| OPDRACHTEN |
(1) Op welke datum kreeg Gibbon volgens de geselecteerde passage voor het eerst het idee om het verval en de ondergang van de stad te beschrijven?
(2) Verander in de geselecteerde passage het deel dat opent met de woorden "Gibbon kwam met" en sluit met "omringende moderne stad.", en schrijf het uit met "waaiers" in plaats van "zonnebrillen".

| GESELECTEERDE PASSAGE |
::::::::::

Op latere leeftijd zei Gibbon graag dat het zijn lot was historicus te worden en het grote thema van de ondergang van Rome te boekstaven. Hij had het over een speciaal moment van inspiratie: 'Op 15 oktober 1764, toen ik tussen de ruïnes van het Capitool zat te mijmeren, terwijl de blootsvoets lopende monniken in de tempel van Jupiter vespers zongen, kwam ik voor het eerst op het idee het verval en de ondergang van de stad te beschrijven:'

Gibbon kwam met diverse versies van dit verhaal en laadde zo de verdenking op zich zijn herinneringen aan te dikken of zelfs te verzinnen. Anderzijds komt elke bezoeker met enige verbeeldingskracht al gauw op zulke gedachten, want in het centrum van het oude Rome lijken heden en verleden zeer nabij. De 'blootsvoets lopende monniken' zie je niet meer zo vaak en aan de rand van het Forum staan nu de alomtegenwoordige verkopers, die bij een weersverandering razendsnel van zonnebrillen op paraplu's overschakelen. Zelfs de massa's toeristen die over de Via Sacra trekken, geven je het gevoel van de drukte en het rumoer van de antieke stad, die eens net zo druk en levendig was als de hem nu omringende moderne stad.

Rome is niet alleen een museum, maar ook een levendige gemeenschap, de hoofdstad van een modern land en het centrum van de katholieke kerk. Wat aan de antieke grootsheid herinnert, staat vlak naast huizen, kantoren en restaurants. Rome stond nooit leeg, hoewel de stad in de eeuwen na zijn ondergang enorm in bevolking afnam. Een flink aantal andere moderne steden is ook gebouwd op Romeinse fundamenten, wat nog aan hun roostervormige stratenplan te zien is. Andere Romeinse steden verdwenen volledig, en die in afgelegen gebieden leveren een paar van de meest romantische ruïnes op die nu te zien zijn. Toen het Romeinse rijk ten onder ging, hield het leven niet zomaar op in de landen die onder zijn gezag hadden gestaan. De context van het leven veranderde zeker, soms ingrijpend en snel, maar in andere gevallen veel geleidelijker. De kenners van deze periode hebben al lang duidelijk gemaakt dat de donkere middeleeuwen niet totaal donker waren, hoewel ze in vergelijking met de Romeinse periode in elk opzicht behoorlijk donker waren. Veel zaken, zoals machtsuitoefening en handel, kregen een meer lokaal karakter, en vaak was de wereld een gevaarlijker plek, waarbij invallen en oorlog tussen naburige gemeenschappen een reële mogelijkheid waren. Al vrij snel was er niemand meer met het geld of de kunde om grote monumenten zoals theaters, aquaducten of wegen te bouwen. Op den duur werd het zelfs moeilijk de reeds bestaande bouwsels te onderhouden. De deskundigen verschillen zeer van mening over wanneer, hoe en waarom het Romeinse tijdperk overging in het begin van de middeleeuwse wereld die in de volgende eeuwen vorm kreeg. Geen van hen twijfelt er echter aan dat zo'n overgang plaatsvond.

::::::::::

| VERSTREKTE GEGEVENS |
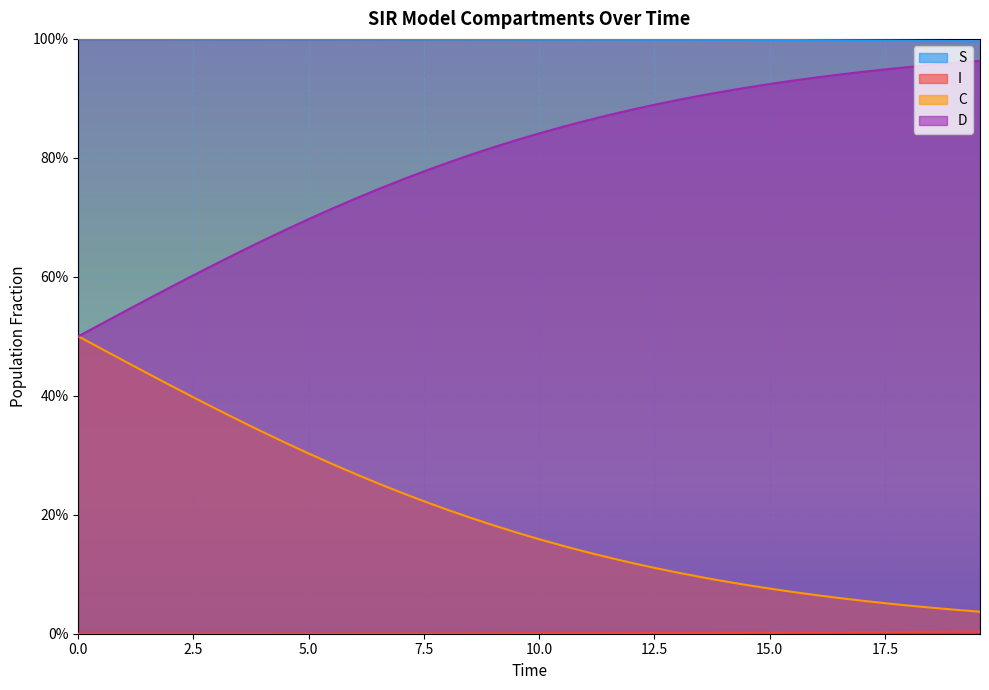

Does the chart display data point markers on the line(s)?

No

::::::::::

| OPLOSSINGEN |
(1) Op 15 oktober 1764.

(2)
Gibbon kwam met diverse versies van dit verhaal en laadde zo de verdenking op zich zijn herinneringen aan te dikken of zelfs te verzinnen. Anderzijds komt elke bezoeker met enige verbeeldingskracht al gauw op zulke gedachten, want in het centrum van het oude Rome lijken heden en verleden zeer nabij. De 'blootsvoets lopende monniken' zie je niet meer zo vaak en aan de rand van het Forum staan nu de alomtegenwoordige verkopers, die bij een weersverandering razendsnel van waaiers op paraplu's overschakelen. Zelfs de massa's toeristen die over de Via Sacra trekken, geven je het gevoel van de drukte en het rumoer van de antieke stad, die eens net zo druk en levendig was als de hem nu omringende moderne stad.